Viel schlimmer hätte es für ARD, ZDF, RTL und Sat.1 nicht kommen können. Schon bei der Prognose um 18 Uhr stand fest: Die Bundesregierung wird künftig von Union und FDP gestellt. Die Spannung war aus den Wahlsendungen raus, bevor sie so richtig begonnen hatten.

Hamburg. Dabei hatte man in der ARD ein zweites Modell entwickelt für die Sitzverteilung mit Berücksichtigung der Überhangmandate, auf die es angeblich ankommen sollte. Und noch zehn vor sechs versuchte WDR-Chefredakteur Jörg Schönenborn, die Spannung anzuheizen: "Unsere Zahlen haben mit denen von Twitter nichts zu tun", sagte er. Das war nicht so ganz richtig. Einige der über den Kurznachrichtendienst verbreiteten Ergebnisse, die von irgendwelchen Insidern herausposaunt worden waren, lagen sehr nahe an den Prognosen der Sender. Die radikalste Konsequenz aus der fehlenden Spannung zog Sat.1. Obwohl der Sender bis 20 Uhr über die Wahlen berichten wollte, stieg er bereits kurz nach 19 Uhr aus und zeigte eine Reportage über die Polizei. Da hatten sich die Wahlsieger noch gar nicht zum Ergebnis geäußert.

Am Wahlabend gab es für die Sender also nicht viel zu gewinnen. Ihre Berichterstattung unterschied sich - von den Prognosen bis zu den Interviews - nur in Nuancen. Die Idee der ARD, bereits vor 18 Uhr eine Runde mit Spitzenpolitikern aller im Bundestag vertretenen Parteien zu versammeln, wurde belohnt. So gab es im Ersten unmittelbar nach Bekanntgabe der Prognose auch Statements der Vertreter von FDP, Linken und Grünen, den eigentlichen Siegern der Wahl.

Beim ZDF standen dagegen nur Klaus Wowereit (SPD) und Christian Wulff (CDU) für Auskünfte bereit. Erstaunlicherweise ließ das Zweite in den Minuten nach Bekanntgabe der Prognose sehr ausführlich die Chefredakteure von "Focus" und "Zeit", Helmut Markwort und Giovanni di Lorenzo, zu Wort kommen. Es gilt nicht unbedingt als publizistische Meisterleistung, wenn Journalisten Journalisten interviewen.

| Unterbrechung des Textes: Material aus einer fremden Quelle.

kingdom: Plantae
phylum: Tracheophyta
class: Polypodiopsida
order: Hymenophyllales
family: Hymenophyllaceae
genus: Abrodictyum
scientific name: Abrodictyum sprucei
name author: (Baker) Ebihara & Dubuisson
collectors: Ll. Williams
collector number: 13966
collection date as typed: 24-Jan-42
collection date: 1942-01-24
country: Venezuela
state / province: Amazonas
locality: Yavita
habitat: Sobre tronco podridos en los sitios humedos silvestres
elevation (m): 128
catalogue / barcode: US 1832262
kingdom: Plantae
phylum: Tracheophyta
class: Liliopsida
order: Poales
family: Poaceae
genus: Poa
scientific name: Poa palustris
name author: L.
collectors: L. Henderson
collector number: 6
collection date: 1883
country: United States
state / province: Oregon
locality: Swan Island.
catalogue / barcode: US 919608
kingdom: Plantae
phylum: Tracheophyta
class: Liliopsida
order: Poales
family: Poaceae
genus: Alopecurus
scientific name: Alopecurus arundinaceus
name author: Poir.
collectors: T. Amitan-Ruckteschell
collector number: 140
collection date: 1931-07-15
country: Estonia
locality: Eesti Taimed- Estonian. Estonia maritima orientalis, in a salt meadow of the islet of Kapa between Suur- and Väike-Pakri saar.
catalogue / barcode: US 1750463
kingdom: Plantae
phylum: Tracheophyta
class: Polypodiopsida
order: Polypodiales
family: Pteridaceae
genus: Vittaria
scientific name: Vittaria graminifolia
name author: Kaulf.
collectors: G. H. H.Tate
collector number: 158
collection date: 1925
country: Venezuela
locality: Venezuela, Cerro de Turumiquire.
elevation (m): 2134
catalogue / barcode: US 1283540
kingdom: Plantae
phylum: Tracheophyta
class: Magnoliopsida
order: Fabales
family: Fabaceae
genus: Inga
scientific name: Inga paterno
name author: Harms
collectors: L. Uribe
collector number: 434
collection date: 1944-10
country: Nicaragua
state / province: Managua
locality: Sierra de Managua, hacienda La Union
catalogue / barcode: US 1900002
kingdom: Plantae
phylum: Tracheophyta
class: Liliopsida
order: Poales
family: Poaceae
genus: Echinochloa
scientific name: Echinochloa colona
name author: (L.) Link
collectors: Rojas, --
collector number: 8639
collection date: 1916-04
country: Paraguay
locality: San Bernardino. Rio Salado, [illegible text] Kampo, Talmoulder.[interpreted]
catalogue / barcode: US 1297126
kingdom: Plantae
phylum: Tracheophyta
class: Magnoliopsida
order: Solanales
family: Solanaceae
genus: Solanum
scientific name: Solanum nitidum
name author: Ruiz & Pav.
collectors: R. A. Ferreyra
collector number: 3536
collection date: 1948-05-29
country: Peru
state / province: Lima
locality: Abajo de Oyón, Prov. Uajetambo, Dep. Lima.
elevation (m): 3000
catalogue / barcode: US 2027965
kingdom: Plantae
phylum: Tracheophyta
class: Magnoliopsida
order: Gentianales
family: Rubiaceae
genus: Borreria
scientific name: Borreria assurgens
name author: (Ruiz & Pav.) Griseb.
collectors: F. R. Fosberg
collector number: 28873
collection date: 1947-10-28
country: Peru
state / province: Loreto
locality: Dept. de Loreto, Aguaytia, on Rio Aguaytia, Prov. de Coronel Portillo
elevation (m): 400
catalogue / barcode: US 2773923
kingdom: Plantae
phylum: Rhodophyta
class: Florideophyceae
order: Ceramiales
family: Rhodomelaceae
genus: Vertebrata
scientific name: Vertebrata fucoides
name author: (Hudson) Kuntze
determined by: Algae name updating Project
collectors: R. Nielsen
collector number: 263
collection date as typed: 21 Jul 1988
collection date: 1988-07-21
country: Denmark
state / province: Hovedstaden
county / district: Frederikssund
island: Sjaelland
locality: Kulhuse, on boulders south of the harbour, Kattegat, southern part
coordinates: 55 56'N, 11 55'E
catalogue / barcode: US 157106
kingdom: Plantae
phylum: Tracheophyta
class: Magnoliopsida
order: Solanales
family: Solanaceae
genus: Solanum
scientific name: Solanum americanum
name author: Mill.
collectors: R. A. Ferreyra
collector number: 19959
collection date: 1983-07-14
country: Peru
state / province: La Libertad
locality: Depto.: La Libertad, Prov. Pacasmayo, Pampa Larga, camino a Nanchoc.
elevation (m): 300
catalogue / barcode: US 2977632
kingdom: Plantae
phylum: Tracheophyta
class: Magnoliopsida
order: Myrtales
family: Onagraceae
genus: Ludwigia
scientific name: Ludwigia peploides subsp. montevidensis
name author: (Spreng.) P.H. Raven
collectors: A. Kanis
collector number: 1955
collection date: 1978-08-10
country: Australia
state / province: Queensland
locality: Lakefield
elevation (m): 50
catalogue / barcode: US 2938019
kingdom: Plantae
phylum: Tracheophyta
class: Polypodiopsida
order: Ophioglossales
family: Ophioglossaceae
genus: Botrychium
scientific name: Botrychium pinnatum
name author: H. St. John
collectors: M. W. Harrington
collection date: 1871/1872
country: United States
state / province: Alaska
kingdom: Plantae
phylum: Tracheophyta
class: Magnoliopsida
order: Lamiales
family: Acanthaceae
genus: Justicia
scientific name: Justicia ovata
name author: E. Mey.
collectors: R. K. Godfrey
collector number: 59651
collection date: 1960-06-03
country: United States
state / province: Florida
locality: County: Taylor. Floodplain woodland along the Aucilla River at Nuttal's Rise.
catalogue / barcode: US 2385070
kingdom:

Pech hatte das ZDF mit seiner Übertragung aus dem Willy-Brandt-Haus. Es zeigte als einziger Sender eine längliche Rede von Franz Müntefering, wohl in der Hoffnung, er werde sich zu seiner Zukunft als SPD-Parteivorsitzender äußern. Das tat er aber nicht, sondern erst später im Interview mit der ARD.

Dafür hatte das Zweite als erster Kanal Angela Merkel vor dem Mikrofon. Doch Peter Hahne, der noch breiter lächelte als die Kanzlerin, lieferte mit Fragen wie, "Haben Sie schon mit Herrn Westerwelle telefoniert?" nur die Simulation eines Interviews ab.

Erstaunlich müde verlief auch die "Berliner Runde" mit den Spitzenkandidaten der im Bundestag vertretenen Parteien. Das lag aber nicht an dem wie immer präzise und klug nachfragenden ZDF-Chefredakteur Nikolaus Brender. Es dürfte seine letzte "Berliner Runde" gewesen sein. Die Union unter Führung des CDU-Ministerpräsidenten Roland Koch will verhindern, dass sein Vertrag verlängert wird.

War sonst noch was? Auf RTL wirbelte ein Moderator an einer Monitorwand mit Touchscreen-Funktion virtuos mit dem Datenstift herum. Und im Gegensatz zu den anderen Sendern vergaß die ARD nicht zu erwähnen, dass die Piratenpartei aus dem Stand einen Stimmenanteil von zwei Prozent erreicht hatte.

Aber auch das konnte den langweiligen TV-Wahlabend nicht mehr retten.